▼

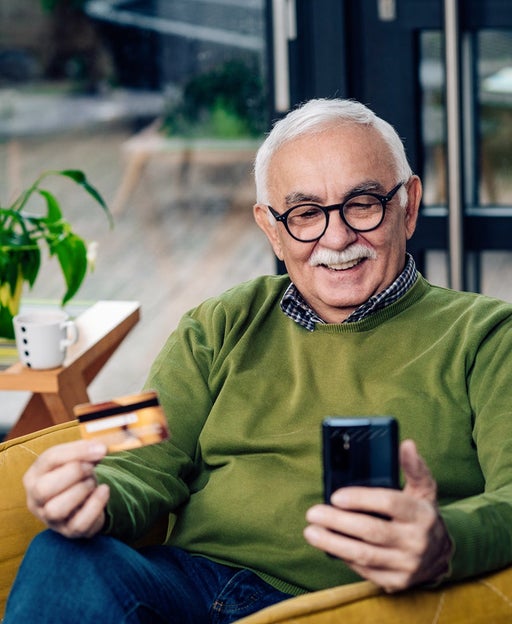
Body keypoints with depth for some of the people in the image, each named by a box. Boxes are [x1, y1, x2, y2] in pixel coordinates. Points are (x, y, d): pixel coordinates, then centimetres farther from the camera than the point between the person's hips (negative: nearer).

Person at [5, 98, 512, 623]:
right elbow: (152, 465, 11)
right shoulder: (219, 328, 20)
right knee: (62, 559, -28)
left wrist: (445, 543, -32)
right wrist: (95, 498, -15)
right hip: (189, 581, 4)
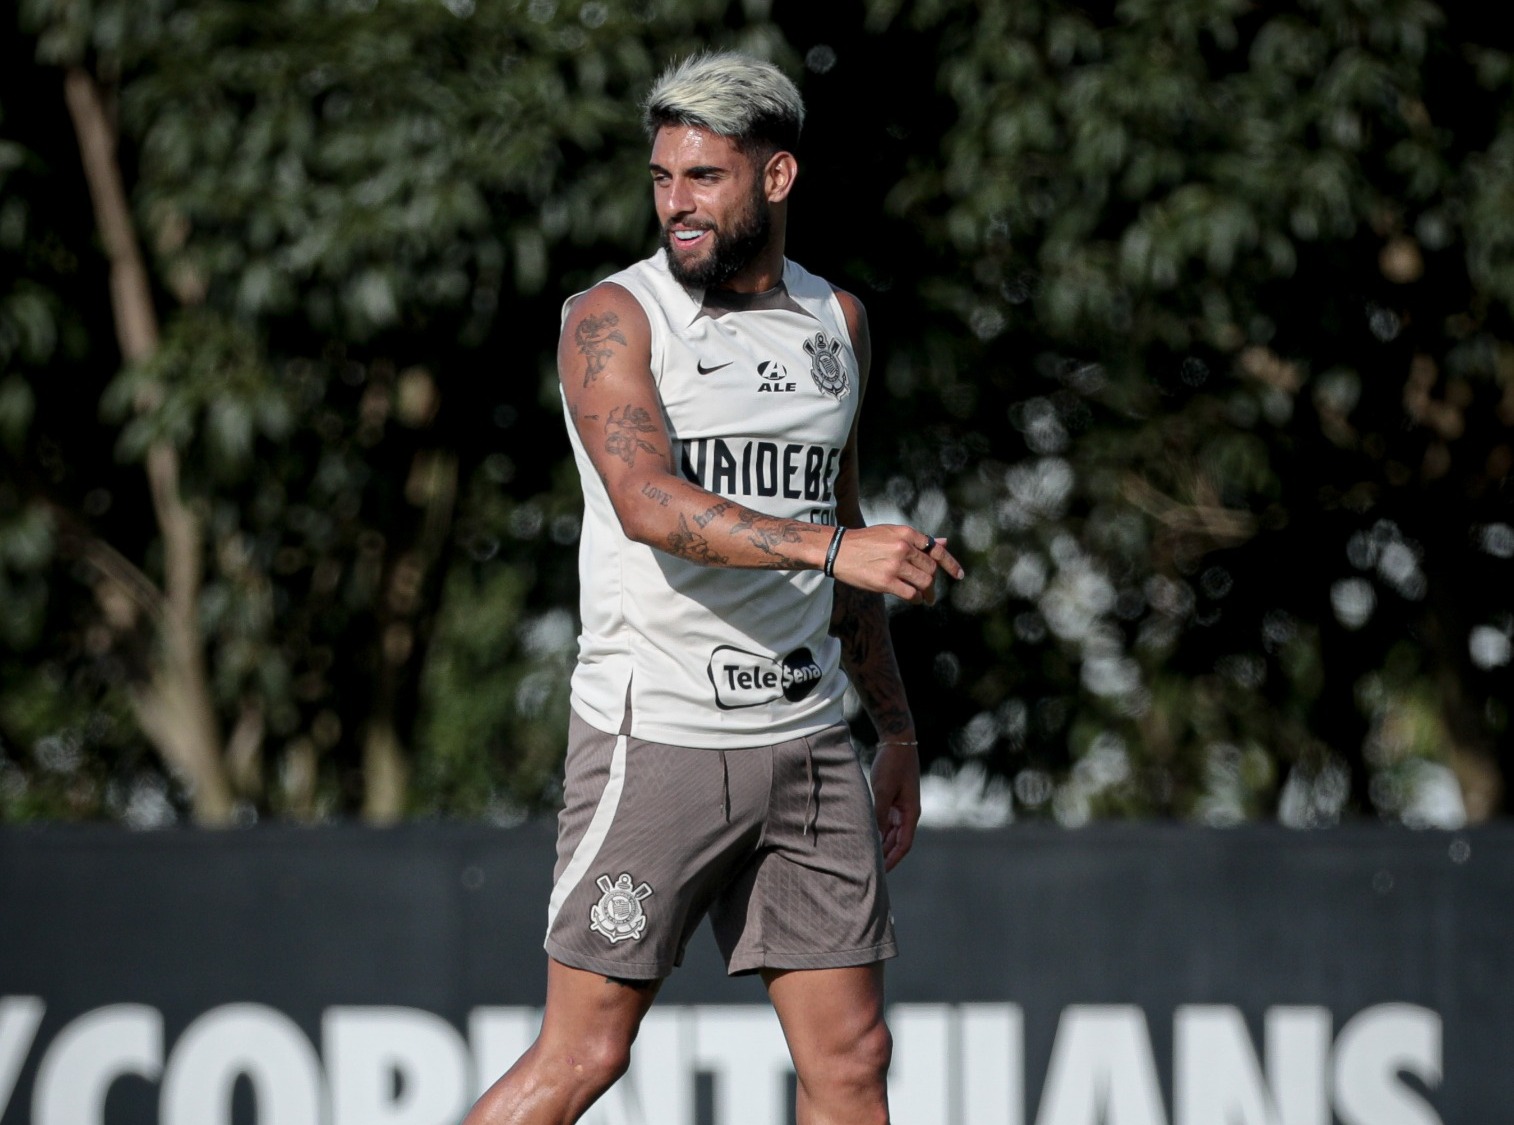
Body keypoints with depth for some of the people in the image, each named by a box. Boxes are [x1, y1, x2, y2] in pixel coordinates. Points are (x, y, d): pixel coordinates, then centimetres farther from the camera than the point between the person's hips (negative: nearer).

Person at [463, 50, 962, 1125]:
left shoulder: (836, 319, 13)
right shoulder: (612, 318, -6)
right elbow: (649, 502, -23)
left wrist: (898, 731, 22)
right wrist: (831, 545, -34)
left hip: (808, 741, 5)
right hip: (655, 739, -5)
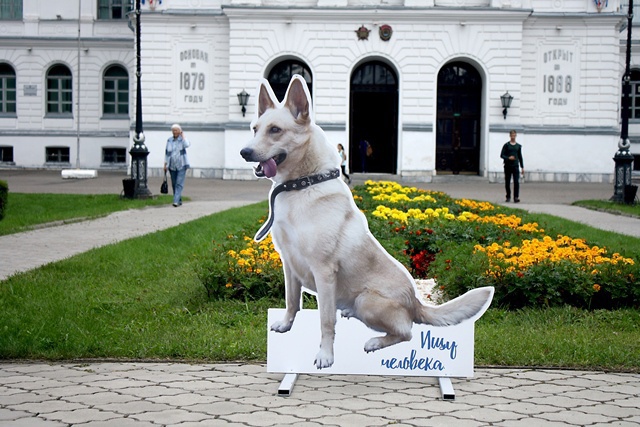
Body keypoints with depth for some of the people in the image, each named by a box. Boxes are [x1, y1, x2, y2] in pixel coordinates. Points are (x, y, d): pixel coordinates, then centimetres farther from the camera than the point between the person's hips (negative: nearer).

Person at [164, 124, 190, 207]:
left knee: (179, 184, -12)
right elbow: (166, 152, 9)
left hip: (181, 165, -4)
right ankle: (179, 200, 20)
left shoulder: (183, 139, -3)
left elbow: (186, 145, -26)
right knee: (174, 184, 9)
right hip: (172, 166, 4)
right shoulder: (169, 140, 5)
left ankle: (176, 201, -18)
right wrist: (165, 164, 6)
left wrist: (182, 136, -13)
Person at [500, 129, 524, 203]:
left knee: (516, 182, -11)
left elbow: (520, 157, 16)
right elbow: (502, 155, -1)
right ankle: (508, 197, 18)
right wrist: (508, 158, -19)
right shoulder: (506, 145, 2)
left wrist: (522, 167, 14)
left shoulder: (518, 146, 10)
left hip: (515, 166, 1)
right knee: (507, 182, 5)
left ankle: (516, 197, -13)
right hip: (508, 166, -1)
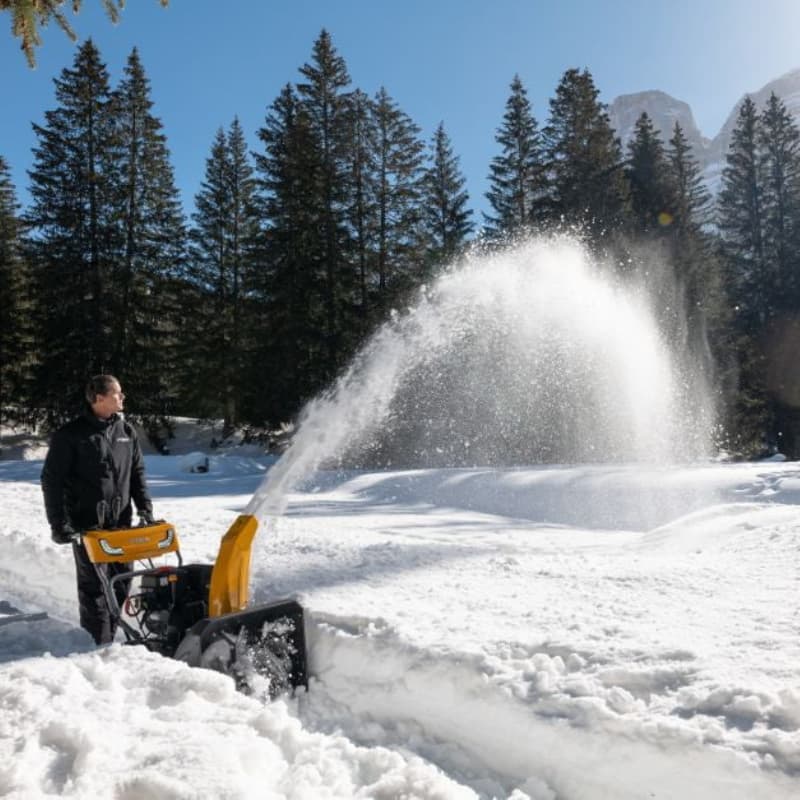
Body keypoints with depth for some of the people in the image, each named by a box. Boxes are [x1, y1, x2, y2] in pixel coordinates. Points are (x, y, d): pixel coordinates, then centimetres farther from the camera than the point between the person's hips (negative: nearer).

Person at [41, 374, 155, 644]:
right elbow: (52, 480, -6)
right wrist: (58, 523, -11)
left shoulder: (127, 432, 8)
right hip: (87, 525, -5)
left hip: (121, 523, 5)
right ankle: (99, 646, 6)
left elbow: (138, 474, 14)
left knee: (120, 585, 9)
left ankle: (110, 637, 23)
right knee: (94, 587, -2)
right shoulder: (71, 435, -8)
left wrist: (145, 508, 5)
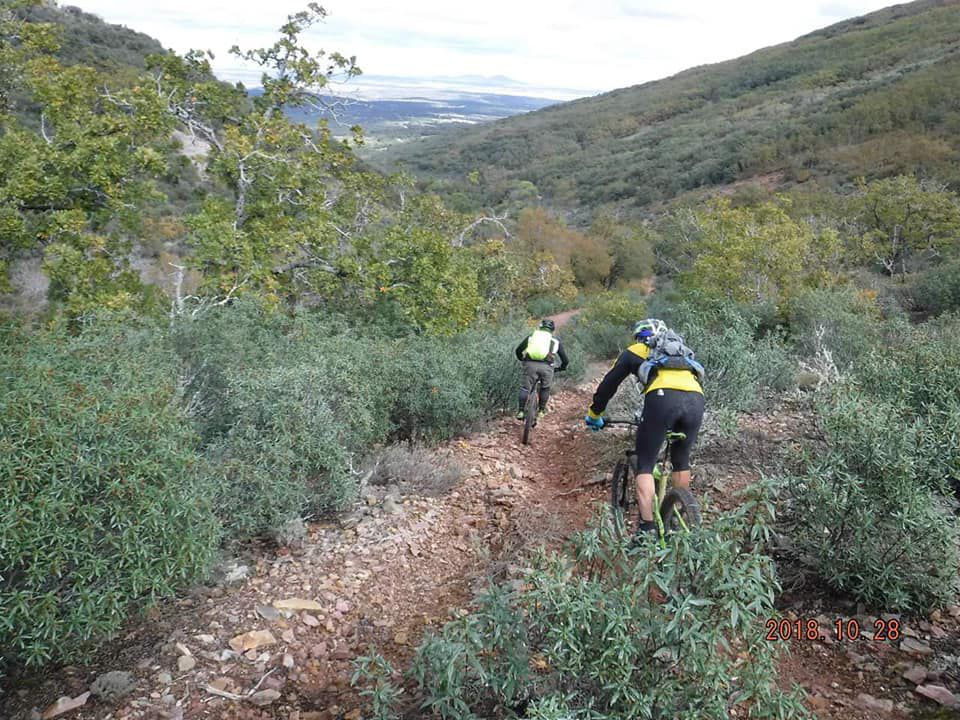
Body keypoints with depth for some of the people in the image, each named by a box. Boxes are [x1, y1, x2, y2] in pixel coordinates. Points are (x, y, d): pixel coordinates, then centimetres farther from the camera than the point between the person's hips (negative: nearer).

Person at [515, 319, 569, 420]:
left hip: (530, 364, 0)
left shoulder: (531, 336, 24)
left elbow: (518, 350, 20)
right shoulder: (556, 340, 23)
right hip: (546, 366, 0)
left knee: (525, 388, 12)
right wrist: (562, 368, 42)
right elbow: (564, 358, 23)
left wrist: (522, 360, 39)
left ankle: (521, 411, 7)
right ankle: (541, 410, 25)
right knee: (545, 388, 22)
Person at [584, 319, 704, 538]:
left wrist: (594, 415, 41)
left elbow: (608, 384, 29)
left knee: (645, 466, 5)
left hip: (663, 397, -4)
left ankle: (647, 529, -2)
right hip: (696, 399, 5)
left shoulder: (635, 351, 27)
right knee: (681, 461, 24)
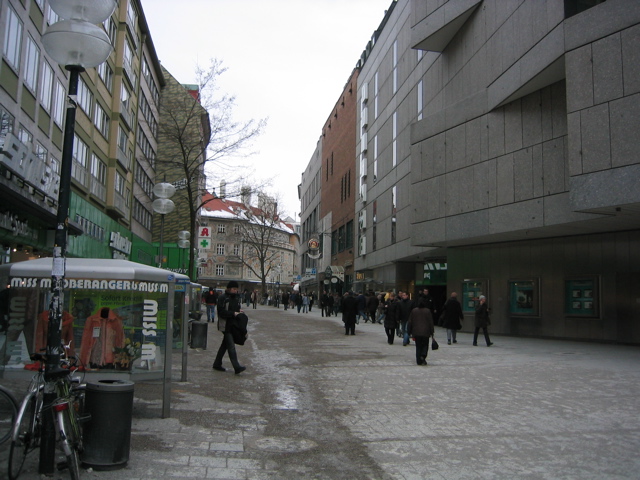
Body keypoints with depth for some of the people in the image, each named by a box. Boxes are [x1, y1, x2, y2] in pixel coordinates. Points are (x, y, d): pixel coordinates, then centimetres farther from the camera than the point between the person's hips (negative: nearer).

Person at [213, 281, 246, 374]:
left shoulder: (237, 298, 15)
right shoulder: (223, 299, -9)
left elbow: (239, 308, 26)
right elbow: (221, 312, -16)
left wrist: (240, 311, 2)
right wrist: (233, 313, -19)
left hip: (233, 326, 8)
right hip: (226, 326, -8)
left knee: (225, 345, 15)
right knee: (231, 346, -12)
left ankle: (217, 364, 26)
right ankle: (236, 367, -16)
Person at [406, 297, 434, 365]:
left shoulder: (414, 311, 1)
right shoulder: (427, 311, -5)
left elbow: (410, 322, 4)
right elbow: (431, 322, -2)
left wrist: (410, 331, 13)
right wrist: (431, 332, 6)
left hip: (416, 332, 2)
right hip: (425, 332, -1)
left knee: (418, 346, 9)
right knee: (425, 345, 12)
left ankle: (419, 361, 6)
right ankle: (423, 356, -12)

▲

AIM OF THE EXERCISE:
Every line of the listing above is to be set down verbatim, without the pictures.

EXPECTED ANSWER:
Body keypoints with depth for some of the people in the image, each named by a box. Boxes are [x1, y1, x2, y2] in pixel coordinates. Points are (x, y, d): pixel coordinates, then centimetres farther from the camera than the point between the person's hips (negative: nearer).

Person at [5, 98, 512, 623]:
right elbow: (152, 465, 11)
right shoulder: (219, 328, 20)
right knee: (62, 559, -28)
left wrist: (445, 543, -32)
right wrist: (95, 498, -15)
right hip: (189, 581, 4)
Body keypoints with depth for some of the people in the image, each named by a box. Boxes are [x1, y1, x2, y2] in pixel coordinates. Points are (x, y, d): pixel coordinates, then centimetres farther from the camera than the point between the person's hips (negative: nearer).

Person at [463, 50, 962, 1125]:
left shoulder: (836, 319, 13)
right shoulder: (612, 318, -6)
right elbow: (649, 502, -23)
left wrist: (898, 731, 22)
right wrist: (831, 545, -34)
left hip: (808, 741, 5)
right hip: (655, 739, -5)
Body keypoints with depth for some of the people in the image, each named by a box. Boxes are [x1, y1, x2, y2] in pixel coordinates. Points are (x, y, d): pixel coordinates, then centimetres farther from the camera than the point between the person's hips (negative: nearer).

Person at [164, 124, 190, 207]:
left knee: (179, 184, -12)
right elbow: (166, 152, 9)
left hip: (181, 165, -4)
right ankle: (179, 200, 20)
left shoulder: (183, 139, -3)
left elbow: (186, 145, -26)
right knee: (174, 184, 9)
right hip: (172, 166, 4)
right shoulder: (169, 140, 5)
left ankle: (176, 201, -18)
right wrist: (165, 164, 6)
left wrist: (182, 136, -13)
Person at [500, 129, 524, 203]:
left knee: (516, 182, -11)
left elbow: (520, 157, 16)
right elbow: (502, 155, -1)
right ankle: (508, 197, 18)
right wrist: (508, 158, -19)
right shoulder: (506, 145, 2)
left wrist: (522, 167, 14)
left shoulder: (518, 146, 10)
left hip: (515, 166, 1)
right knee: (507, 182, 5)
left ankle: (516, 197, -13)
right hip: (508, 166, -1)
Body keypoints with depth for some of the people in the image, each named by a box. Boxes are [x1, y1, x2, y2] in pixel coordinates. Points are (x, y, d): pixel coordinates, then centimetres farther from the camera than the point between the person's hips (negative: nearer).

Person at [41, 374, 155, 644]:
right elbow: (52, 480, -6)
right wrist: (58, 523, -11)
left shoulder: (127, 432, 8)
right hip: (87, 525, -5)
left hip: (121, 523, 5)
right ankle: (99, 646, 6)
left elbow: (138, 474, 14)
left knee: (120, 585, 9)
left ankle: (110, 637, 23)
right knee: (94, 587, -2)
right shoulder: (71, 435, -8)
left wrist: (145, 508, 5)
Body keypoints with depth for some of the people in the image, each named by a box. Boxes are [x1, y1, x2, y2] in pixel coordinates. Points are (x, y, d): pixel coordinates, then centimetres farther from the camera than the point between the person's hips (negative: nearer).

Person at [515, 319, 569, 420]:
left hip: (530, 364, 0)
left shoulder: (531, 336, 24)
left elbow: (518, 350, 20)
right shoulder: (556, 340, 23)
right hip: (546, 366, 0)
left knee: (525, 388, 12)
right wrist: (562, 368, 42)
right elbow: (564, 358, 23)
left wrist: (522, 360, 39)
left ankle: (521, 411, 7)
right ankle: (541, 410, 25)
right knee: (545, 388, 22)
Person at [584, 319, 704, 538]:
left wrist: (594, 415, 41)
left elbow: (608, 384, 29)
left knee: (645, 466, 5)
left hip: (663, 397, -4)
left ankle: (647, 529, -2)
right hip: (696, 399, 5)
left shoulder: (635, 351, 27)
right knee: (681, 461, 24)
Body keypoints with depth for some of the people in the image, each named by a box. Boxes are [x1, y1, x2, y2] in pixel coordinates. Points are (x, y, d): pixel coordinates, then centimetres farther from the camera than the point between the person's hips (negative: nearer).

Person at [213, 281, 246, 374]:
left shoulder: (237, 298, 15)
right shoulder: (223, 299, -9)
left elbow: (239, 308, 26)
right elbow: (221, 312, -16)
left wrist: (240, 311, 2)
right wrist: (233, 313, -19)
left hip: (233, 326, 8)
right hip: (226, 326, -8)
left knee: (225, 345, 15)
right knee: (231, 346, -12)
left ankle: (217, 364, 26)
right ankle: (236, 367, -16)
Person at [406, 297, 434, 365]:
left shoulder: (414, 311, 1)
right shoulder: (427, 311, -5)
left elbow: (410, 322, 4)
right elbow: (431, 322, -2)
left wrist: (410, 331, 13)
right wrist: (431, 332, 6)
left hip: (416, 332, 2)
right hip: (425, 332, -1)
left knee: (418, 346, 9)
right knee: (425, 345, 12)
left ankle: (419, 361, 6)
right ankle: (423, 356, -12)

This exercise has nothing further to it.